** EXERCISE REQUIREMENTS **
Transcribe the data verbatim, starting at the line that contains "(Thursday): start time?" and ending at the final line of the data, with both of those lines included.

:: INFORMATION SUPPLIED

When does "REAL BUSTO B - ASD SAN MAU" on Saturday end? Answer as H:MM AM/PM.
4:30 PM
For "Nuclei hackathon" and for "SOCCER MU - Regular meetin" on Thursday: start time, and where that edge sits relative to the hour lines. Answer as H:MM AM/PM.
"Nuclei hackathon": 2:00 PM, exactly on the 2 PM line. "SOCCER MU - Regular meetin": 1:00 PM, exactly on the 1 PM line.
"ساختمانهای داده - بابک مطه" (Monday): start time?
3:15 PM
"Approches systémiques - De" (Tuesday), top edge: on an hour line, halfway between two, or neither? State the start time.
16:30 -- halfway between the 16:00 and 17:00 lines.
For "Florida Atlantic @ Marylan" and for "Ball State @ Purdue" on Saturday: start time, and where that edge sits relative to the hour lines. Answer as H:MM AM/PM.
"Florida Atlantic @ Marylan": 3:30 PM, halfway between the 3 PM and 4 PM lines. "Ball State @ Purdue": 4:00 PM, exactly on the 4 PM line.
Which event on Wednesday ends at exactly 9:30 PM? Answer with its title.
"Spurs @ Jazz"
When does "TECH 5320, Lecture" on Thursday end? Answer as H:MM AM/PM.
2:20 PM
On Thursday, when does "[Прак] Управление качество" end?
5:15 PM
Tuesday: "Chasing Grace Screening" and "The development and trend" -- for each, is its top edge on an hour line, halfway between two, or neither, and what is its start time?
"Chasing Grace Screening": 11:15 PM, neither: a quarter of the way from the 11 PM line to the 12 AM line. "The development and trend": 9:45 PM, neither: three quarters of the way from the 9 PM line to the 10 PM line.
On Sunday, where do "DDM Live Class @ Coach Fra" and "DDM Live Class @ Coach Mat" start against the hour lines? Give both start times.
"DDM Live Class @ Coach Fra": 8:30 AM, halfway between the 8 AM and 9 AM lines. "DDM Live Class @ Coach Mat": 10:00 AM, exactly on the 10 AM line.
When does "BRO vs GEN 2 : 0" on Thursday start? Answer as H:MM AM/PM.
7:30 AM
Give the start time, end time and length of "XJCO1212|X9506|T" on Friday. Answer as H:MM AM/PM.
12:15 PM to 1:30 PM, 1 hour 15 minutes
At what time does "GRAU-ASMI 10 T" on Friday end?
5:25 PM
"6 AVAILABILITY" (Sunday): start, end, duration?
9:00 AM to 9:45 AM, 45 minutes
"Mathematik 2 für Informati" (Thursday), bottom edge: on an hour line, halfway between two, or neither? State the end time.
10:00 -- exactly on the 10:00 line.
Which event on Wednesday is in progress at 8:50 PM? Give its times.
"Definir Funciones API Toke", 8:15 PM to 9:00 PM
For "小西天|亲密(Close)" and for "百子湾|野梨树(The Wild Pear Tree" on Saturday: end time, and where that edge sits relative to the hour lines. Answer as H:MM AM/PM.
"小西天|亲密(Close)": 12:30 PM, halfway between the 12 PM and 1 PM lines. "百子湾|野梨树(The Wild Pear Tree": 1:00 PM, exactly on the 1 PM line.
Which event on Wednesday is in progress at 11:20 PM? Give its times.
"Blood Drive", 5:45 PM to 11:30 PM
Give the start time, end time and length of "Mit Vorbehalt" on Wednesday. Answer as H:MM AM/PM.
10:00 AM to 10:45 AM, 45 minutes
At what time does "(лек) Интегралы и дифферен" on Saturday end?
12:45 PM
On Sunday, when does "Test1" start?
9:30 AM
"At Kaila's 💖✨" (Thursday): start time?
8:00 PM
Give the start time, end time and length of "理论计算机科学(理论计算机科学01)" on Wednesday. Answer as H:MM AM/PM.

::::

** RESPONSE TO THIS TASK **
"At Kaila's 💖✨" (Thursday): start time?
8:00 PM
Give the start time, end time and length of "理论计算机科学(理论计算机科学01)" on Wednesday. Answer as H:MM AM/PM.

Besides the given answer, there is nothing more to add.